|
|
|
|
|
by rch
4521 days ago
|
|
You know, I absolutely see where the poster is coming from, and the suggestions look helpful so far, but the question might as well read: What journals and blogs should I be reading to become a Cardiothoracic Surgeon? (though hopefully nobody bleeds out on a table when someone misconstrues statistical data) We've lived through an amazing time where one could learn by doing, and talented people have been able to compete without the benefit of formal education (myself included), but in my opinion those days are numbered. I've personally observed respected PhD statisticians stumble on the type of problems a data scientist is expected to address. The combination of complex software and often counterintuitive mathematics makes this an imposing field for all but perhaps the top one percent of practitioners. Most everybody else needs to really hit the books for a few years, in a formal setting. With that pre-coffee rant out of the way, I'm looking forward to finding some new sources here myself. So, in that spirit, thanks for the question. |
|
"Data kiddies like me are coming. I just ran multiple passes of the Broyden–Fletcher–Goldfarb–Shanno algorithm with a 100-layer neural network on a tfidf-vectorized dataset. I have no clue what that all exactly means, all I know is that it took under an hour and it gives a higher (top 10%) AUC score. Kaggler amateurs are beating the academics by brute force or smarter use of the many tools that are currently freely available. Show a regular Python dev some examples and library docs and she can compete in ML competitions. I was getting good results with LibSVM before I even understood how SVM's work on the surface. Feed the correct input format and some parameters and you are good to go. Random Forests can be applied to nearly anything and get you 75%+ accuracy. Maybe I am just a engineer looking for pragmatic and practical use of techniques from ML and data science. Hard data scientists will be the statisticians, the algorithmic theory experts, the experimental physicists. It takes me 7 years to understand a complex mathematical paper. It takes me 7 minutes to train a model and predict a 1 million test set with Vowpal Wabbit."
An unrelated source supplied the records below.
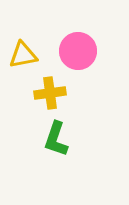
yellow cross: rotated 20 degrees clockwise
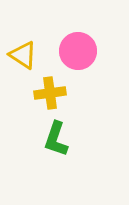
yellow triangle: rotated 44 degrees clockwise
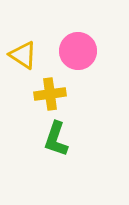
yellow cross: moved 1 px down
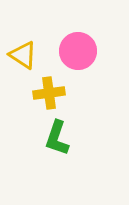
yellow cross: moved 1 px left, 1 px up
green L-shape: moved 1 px right, 1 px up
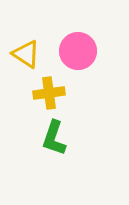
yellow triangle: moved 3 px right, 1 px up
green L-shape: moved 3 px left
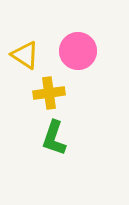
yellow triangle: moved 1 px left, 1 px down
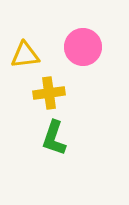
pink circle: moved 5 px right, 4 px up
yellow triangle: rotated 40 degrees counterclockwise
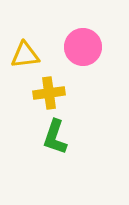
green L-shape: moved 1 px right, 1 px up
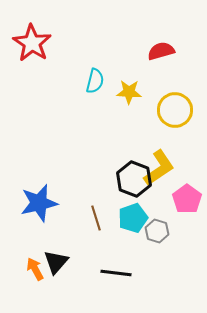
The point is that a Data Scientist is really a person who is a blend of statistician and software engineer. Sure, there are brilliant people who will invent new ML algorithms, but you don't need to invent that stuff to be of tremendous value to a business who has data that they aren't currently getting much value out of. Just as a software engineer at a small business doesn't need to write a database, she just needs to be able to implement one somebody else wrote to add tremendous value.